Long de 411 kilomètres, le câble reliera Port-Vila à Lifou, avec un atterrage prévu dans la station de l’Office des postes et télécommunications (OPT). Pour le Vanuatu, l’objectif est vital : disposer d’une liaison internationale de secours afin d’éviter l’isolement numérique en cas de coupure sur les câbles existants. Pour la Nouvelle-Calédonie, le projet répond à un enjeu de souveraineté et de résilience : diversifier les routes internationales et garantir la continuité des communications en cas d’incident.

Dans une zone du monde où les infrastructures numériques sont rares, vulnérables, et stratégiquement convoitées, la mise en place d’une route supplémentaire n’est pas un luxe. C’est une condition de stabilité économique, de continuité administrative, et de sécurité publique.

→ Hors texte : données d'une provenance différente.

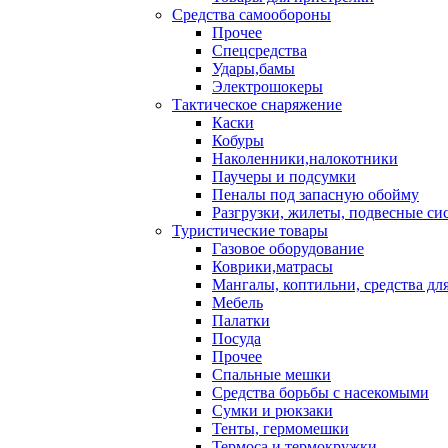
Средства самообороны
Прочее
Спецсредства
Удары,бамы
Электрошокеры
Тактическое снаряжение
Каски
Кобуры
Наколенники,налокотники
Паучеры и подсумки
Пеналы под запасную обойму
Разгрузки, жилеты, подвесные си
Туристические товары
Газовое оборудование
Коврики,матрасы
Мангалы, коптильни, средства дл
Мебель
Палатки
Посуда
Прочее
Спальные мешки
Средства борьбы с насекомыми
Сумки и рюкзаки
Тенты, гермомешки
Термоса и термокружки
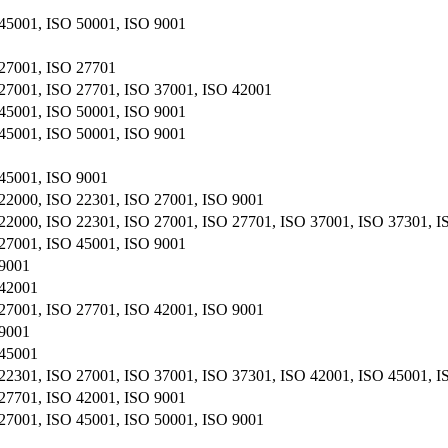
45001, ISO 50001, ISO 9001
27001, ISO 27701
27001, ISO 27701, ISO 37001, ISO 42001
45001, ISO 50001, ISO 9001
45001, ISO 50001, ISO 9001
45001, ISO 9001
22000, ISO 22301, ISO 27001, ISO 9001
22000, ISO 22301, ISO 27001, ISO 27701, ISO 37001, ISO 37301, I
27001, ISO 45001, ISO 9001
 9001
 42001
27001, ISO 27701, ISO 42001, ISO 9001
 9001
 45001
22301, ISO 27001, ISO 37001, ISO 37301, ISO 42001, ISO 45001, I
27701, ISO 42001, ISO 9001
27001, ISO 45001, ISO 50001, ISO 9001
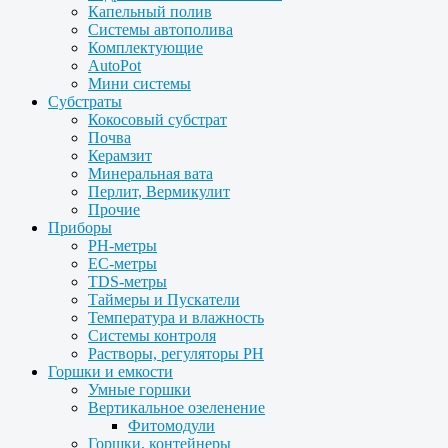
Капельный полив
Системы автополива
Комплектующие
AutoPot
Мини системы
Субстраты
Кокосовый субстрат
Почва
Керамзит
Минеральная вата
Перлит, Вермикулит
Прочие
Приборы
PH-метры
EC-метры
TDS-метры
Таймеры и Пускатели
Температура и влажность
Системы контроля
Растворы, регуляторы PH
Горшки и емкости
Умные горшки
Вертикальное озеленение
Фитомодули
Горшки, контейнеры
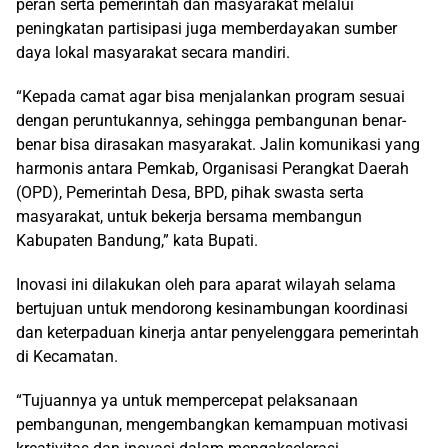
peran serta pemerintah dan masyarakat melalui
peningkatan partisipasi juga memberdayakan sumber
daya lokal masyarakat secara mandiri.
“Kepada camat agar bisa menjalankan program sesuai
dengan peruntukannya, sehingga pembangunan benar-
benar bisa dirasakan masyarakat. Jalin komunikasi yang
harmonis antara Pemkab, Organisasi Perangkat Daerah
(OPD), Pemerintah Desa, BPD, pihak swasta serta
masyarakat, untuk bekerja bersama membangun
Kabupaten Bandung,” kata Bupati.
Inovasi ini dilakukan oleh para aparat wilayah selama
bertujuan untuk mendorong kesinambungan koordinasi
dan keterpaduan kinerja antar penyelenggara pemerintah
di Kecamatan.
“Tujuannya ya untuk mempercepat pelaksanaan
pembangunan, mengembangkan kemampuan motivasi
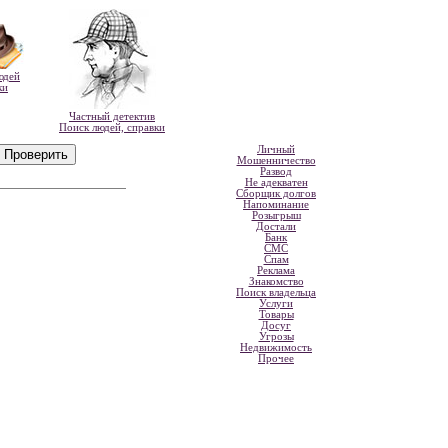
юдей
ки
Частный детектив
Поиск людей, справки
Личный
Мошенничество
Развод
Не адекватен
Сборщик долгов
Напоминание
Розыгрыш
Достали
Банк
СМС
Спам
Реклама
Знакомство
Поиск владельца
Услуги
Товары
Досуг
Угрозы
Недвижимость
Прочее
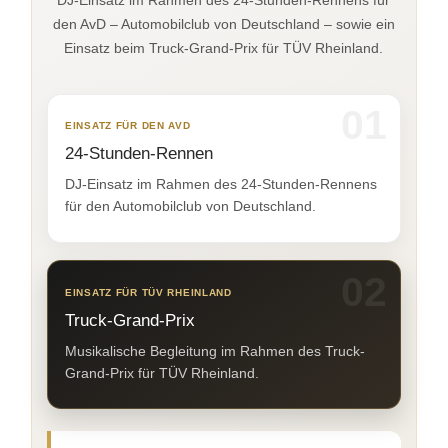
den AvD – Automobilclub von Deutschland – sowie ein
Einsatz beim Truck-Grand-Prix für TÜV Rheinland.
01
EINSATZ FÜR DEN AVD
24-Stunden-Rennen
DJ-Einsatz im Rahmen des 24-Stunden-Rennens
für den Automobilclub von Deutschland.
02
EINSATZ FÜR TÜV RHEINLAND
Truck-Grand-Prix
Musikalische Begleitung im Rahmen des Truck-
Grand-Prix für TÜV Rheinland.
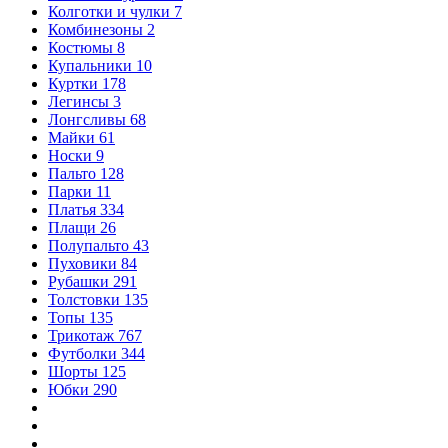
Колготки и чулки
7
Комбинезоны
2
Костюмы
8
Купальники
10
Куртки
178
Легинсы
3
Лонгсливы
68
Майки
61
Носки
9
Пальто
128
Парки
11
Платья
334
Плащи
26
Полупальто
43
Пуховики
84
Рубашки
291
Толстовки
135
Топы
135
Трикотаж
767
Футболки
344
Шорты
125
Юбки
290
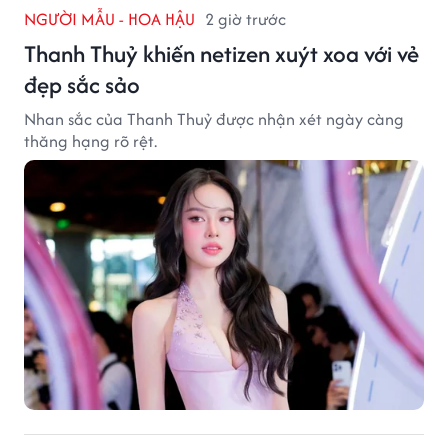
NGƯỜI MẪU - HOA HẬU
2 giờ trước
Thanh Thuỷ khiến netizen xuýt xoa với vẻ
đẹp sắc sảo
Nhan sắc của Thanh Thuỷ được nhận xét ngày càng
thăng hạng rõ rệt.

Une innovation : des capteurs installés sur la faille des Nouvelles-Hébrides

Tamtam ne se limite pas à un câble Internet. Il embarque également un volet scientifique majeur. Quatre capteurs CC-Nodes (Climate Change Nodes) seront installés le long du tracé, au niveau de la faille des Nouvelles-Hébrides, l’une des zones les plus actives du Pacifique en matière de séismes sous-marins.

Reliés par fibres optiques, ces capteurs permettront une observation en temps réel du fond océanique. Ils serviront notamment à détecter les séismes, à renforcer la surveillance des risques de tsunami, à observer les vagues anormales et à suivre l’évolution de la température globale de l’océan.

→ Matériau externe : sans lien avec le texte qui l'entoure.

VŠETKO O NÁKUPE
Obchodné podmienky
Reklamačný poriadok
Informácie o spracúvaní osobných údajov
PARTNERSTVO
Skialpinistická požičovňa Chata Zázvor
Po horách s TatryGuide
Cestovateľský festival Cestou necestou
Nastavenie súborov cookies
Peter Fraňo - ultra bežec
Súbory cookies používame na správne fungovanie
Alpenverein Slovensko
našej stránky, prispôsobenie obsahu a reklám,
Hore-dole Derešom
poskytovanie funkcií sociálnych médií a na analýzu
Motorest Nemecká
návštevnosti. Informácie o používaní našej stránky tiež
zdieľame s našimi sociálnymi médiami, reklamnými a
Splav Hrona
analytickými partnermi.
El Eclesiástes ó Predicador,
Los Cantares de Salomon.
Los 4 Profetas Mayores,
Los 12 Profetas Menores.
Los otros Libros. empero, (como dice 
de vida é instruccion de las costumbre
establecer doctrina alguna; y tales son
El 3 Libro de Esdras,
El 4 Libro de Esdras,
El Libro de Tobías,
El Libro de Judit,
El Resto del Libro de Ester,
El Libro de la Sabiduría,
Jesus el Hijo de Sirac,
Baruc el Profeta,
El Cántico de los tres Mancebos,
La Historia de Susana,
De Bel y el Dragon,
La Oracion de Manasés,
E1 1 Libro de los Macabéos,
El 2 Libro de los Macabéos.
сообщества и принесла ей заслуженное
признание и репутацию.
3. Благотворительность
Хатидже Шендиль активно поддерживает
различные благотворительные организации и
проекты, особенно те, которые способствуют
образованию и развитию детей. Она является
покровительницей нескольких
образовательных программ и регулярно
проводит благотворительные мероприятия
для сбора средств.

Les données collectées seront accessibles gratuitement depuis la Nouvelle-Calédonie et le Vanuatu, ce qui constitue un point important : l’information scientifique, ici, devient un outil concret de protection des populations.

Une coopération régionale utile, et une présence française qui compte

Le volet scientifique est financé par l’Ifremer, avec l’appui de l’Institut de recherche pour le développement (IRD). La société calédonienne Pacific Peering assurera le déploiement des équipements et prévoit de développer une plateforme locale pour la collecte et le stockage sécurisé des données.

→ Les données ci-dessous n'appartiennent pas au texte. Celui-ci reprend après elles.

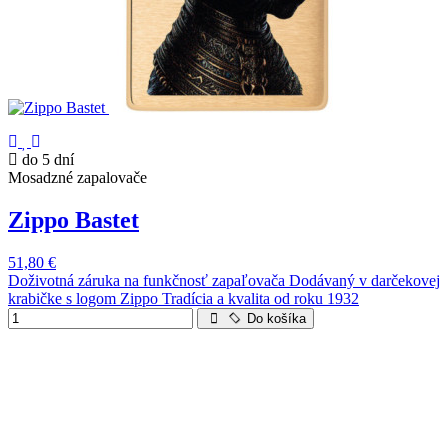
do 5 dní
Mosadzné zapalovače
Zippo Bastet
51,80 €
Doživotná záruka na funkčnosť zapaľovača Dodávaný v darčekovej
krabičke s logom Zippo Tradícia a kvalita od roku 1932
Do košíka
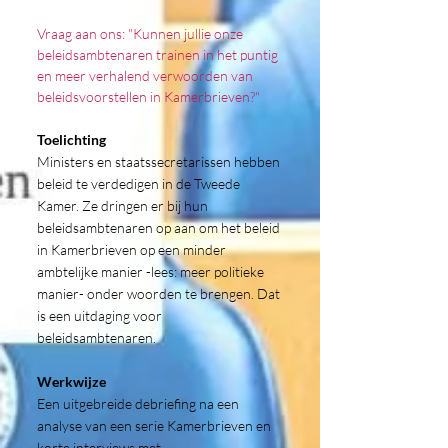
Vraag aan ons: "Kunnen jullie onze
beleidsambtenaren trainen in het puntig
en meer verhalend verwoorden van
beleidsvoorstellen in Kamerbrieven?"
Toelichting
Ministers en staatssecretarissen hebben
beleid te verdedigen in de Tweede
Kamer. Ze dringen er bij hun
beleidsambtenaren op aan om het beleid
in Kamerbrieven op een minder
ambtelijke manier -lees: meer politieke
manier- onder woorden te brengen. Dat
is een uitdaging voor
beleidsambtenaren.
Werkwijze
Een uitgebreide debriefing na een
analyse van een serie Kamerbrieven en
korte interviews met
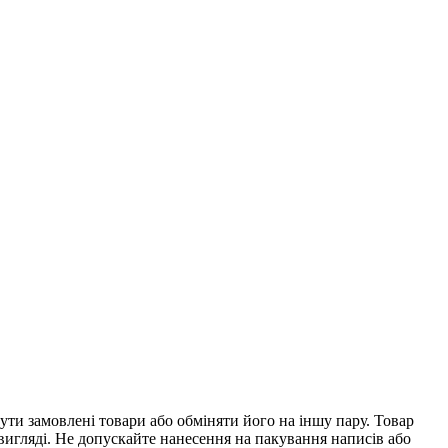
ти замовлені товари або обміняти його на іншу пару. Товар
 вигляді. Не допускайте нанесення на пакування написів або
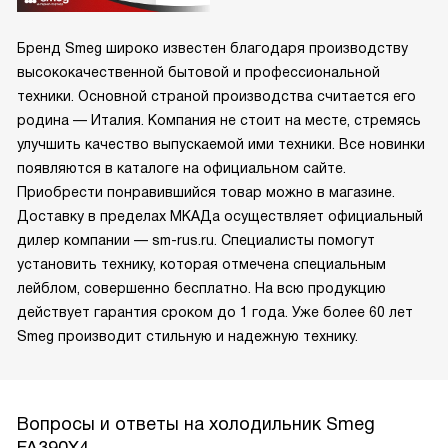
Бренд Smeg широко известен благодаря производству
высококачественной бытовой и профессиональной
техники. Основной страной производства считается его
родина — Италия. Компания не стоит на месте, стремясь
улучшить качество выпускаемой ими техники. Все новинки
появляются в каталоге на официальном сайте.
Приобрести понравившийся товар можно в магазине.
Доставку в пределах МКАДа осуществляет официальный
дилер компании — sm-rus.ru. Специалисты помогут
установить технику, которая отмечена специальным
лейблом, совершенно бесплатно. На всю продукцию
действует гарантия сроком до 1 года. Уже более 60 лет
Smeg производит стильную и надежную технику.
Вопросы и ответы на холодильник Smeg
FA390X4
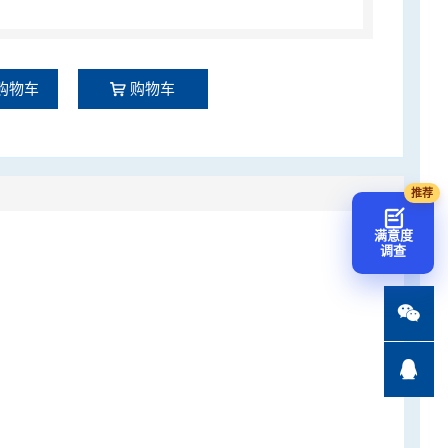
购物车
购物车
满意度
调查


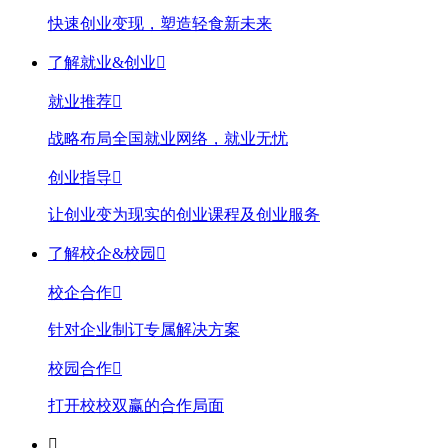
快速创业变现，塑造轻食新未来
了解就业&创业

就业推荐

战略布局全国就业网络，就业无忧
创业指导

让创业变为现实的创业课程及创业服务
了解校企&校园

校企合作

针对企业制订专属解决方案
校园合作

打开校校双赢的合作局面

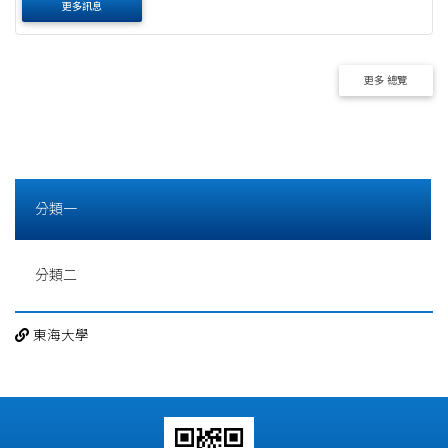
更多訊息
更多 總覽
分類一
分類二
東海大學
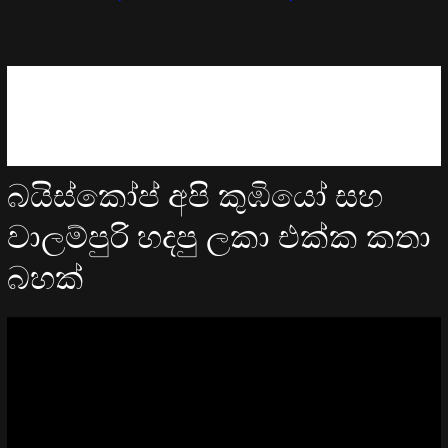
බයිස්කෝප් අපි කුඹියෝ සහ
වාලම්පුරි හදපු ලකා එක්ක කතා
බහක්
Video
Player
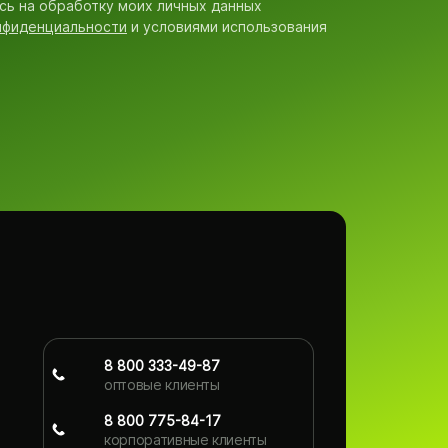
сь на обработку моих личных данных
нфиденциальности
и условиями использования
8 800 333-49-87
оптовые клиенты
8 800 775-84-17
корпоративные клиенты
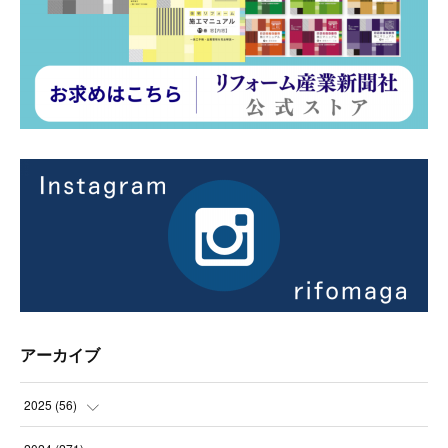
アーカイブ
2025
(
56
)
(
14
)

Ce projet illustre une réalité souvent sous-estimée : dans le Pacifique, les infrastructures numériques sont aussi des infrastructures de souveraineté. En renforçant sa connectivité, la Nouvelle-Calédonie renforce sa place dans la région, tout en consolidant une coopération pragmatique avec un voisin exposé à des risques naturels majeurs.

À travers Tamtam, c’est donc une vision d’avenir qui se dessine : un Pacifique mieux connecté, mieux surveillé, mieux protégé et où la France, par ses territoires, reste un acteur central.